Highlighting the Summit's role in framing the global agenda on sustainable development, Dr. R K Pachauri, Director-General, TERI, India, said, "Sustainable Development as a concept was popularized by the Brundtland Commission, but hardly received attention from influential world leaders till very recently."

"DSDS was launched in 2001 with foresight on the crucial importance of converting this concept into worldwide practice. Over the years with the involvement of world leaders from every section of human endeavour, sustainable development has moved from a concept to policies and programmes in different parts of the globe. DSDS has been an important instrument in bringing about this change."

The guests will engage in interactive and informative discussions on myriad themes such as Adapting to the Impacts of Climate Change; Mitigating Emissions of Greenhouse Gases and Associated Co-benefits; Employment and Growth Potential of a Green Economy; Choices before the BRICS and a New Economic Construct; Sustainable Development and the New Knowledge Economy; and Defining the Future We Want.

A central novelty at DSDS this year will be the thematic tracks, which will allow for detailed discussions on niche topics.

Global Trends in Sustainable Production And Consumption with a special focus on edible oils; Mindset of Green Growth; Post-2015 Development Agenda and the Energy Future We Want for All; Reducing Inequalities: a Sustainable Development Challenge and Low carbon sustainable mobility for all will be some of the key areas on which parallel discussions will take place on the sidelines of the Summit.

In addition, the tenth World CEO Sustainability Summit (WCSS)-themed 'Resource Revolution: A Global Imperative and How Business Can Shape It'--will witness an impressive congregation of corporate leaders exchanging views on the role of business in protecting resources.

Revealing the rationale behind the Summit's central theme, Pachauri asserted, "We are living in a world where the demand for several resources is growing faster than the addition to their reserves.

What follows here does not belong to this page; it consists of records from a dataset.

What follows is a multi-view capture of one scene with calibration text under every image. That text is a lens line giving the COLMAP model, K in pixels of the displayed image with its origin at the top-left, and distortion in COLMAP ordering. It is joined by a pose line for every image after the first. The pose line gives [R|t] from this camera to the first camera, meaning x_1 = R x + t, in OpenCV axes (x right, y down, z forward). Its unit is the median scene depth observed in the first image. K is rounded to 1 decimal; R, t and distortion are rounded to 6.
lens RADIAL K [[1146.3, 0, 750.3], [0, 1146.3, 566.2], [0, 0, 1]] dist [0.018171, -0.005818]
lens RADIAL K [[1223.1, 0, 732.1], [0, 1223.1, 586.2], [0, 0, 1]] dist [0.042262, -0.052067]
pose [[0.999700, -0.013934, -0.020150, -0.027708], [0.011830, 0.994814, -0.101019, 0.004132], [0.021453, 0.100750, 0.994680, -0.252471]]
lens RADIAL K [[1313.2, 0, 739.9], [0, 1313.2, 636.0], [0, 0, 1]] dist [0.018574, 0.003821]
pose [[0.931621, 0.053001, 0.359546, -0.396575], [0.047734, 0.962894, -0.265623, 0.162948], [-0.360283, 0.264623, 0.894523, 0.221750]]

"High resource use intensity is also associated with economic inefficiency. Hence, improving the efficiency of use of resources in an economy can often be achieved at low or negative cost, thereby providing economic gains."

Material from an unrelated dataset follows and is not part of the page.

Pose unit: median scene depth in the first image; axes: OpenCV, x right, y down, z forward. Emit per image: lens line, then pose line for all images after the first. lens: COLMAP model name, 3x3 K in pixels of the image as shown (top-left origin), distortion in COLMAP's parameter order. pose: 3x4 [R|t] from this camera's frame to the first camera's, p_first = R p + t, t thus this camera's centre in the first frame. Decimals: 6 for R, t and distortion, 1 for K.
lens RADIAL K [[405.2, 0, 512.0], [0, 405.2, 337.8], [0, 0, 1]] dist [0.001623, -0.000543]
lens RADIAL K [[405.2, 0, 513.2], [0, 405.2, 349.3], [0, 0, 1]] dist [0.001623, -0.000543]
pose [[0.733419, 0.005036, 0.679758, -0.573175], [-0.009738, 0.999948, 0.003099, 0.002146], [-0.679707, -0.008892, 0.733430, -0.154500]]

"Most importantly, using resources efficiently also makes it possible for the poor to gain access to them, which otherwise they may not be able to afford."

According to numerous studies, India - like many other nations - is staring at an impending scarcity in the wake of increasing and unplanned consumption of non-renewable resources.

A TERI study had indicated that the total commercial energy consumption in India would increase by 7.5 times between 2001 and 2031, under a business as usual scenario. In addition, imports of coal, oil and gas are also expected to increase manifold in the next couple of decades.

To overcome this situation, the need of the hour is to identify and address the systemic roadblocks to sustainable development, said TERI.

Through the DSDS series, TERI said it aims to herald this much-needed change by enabling nations, scientists, experts and policymakers to join hands in saving the planet.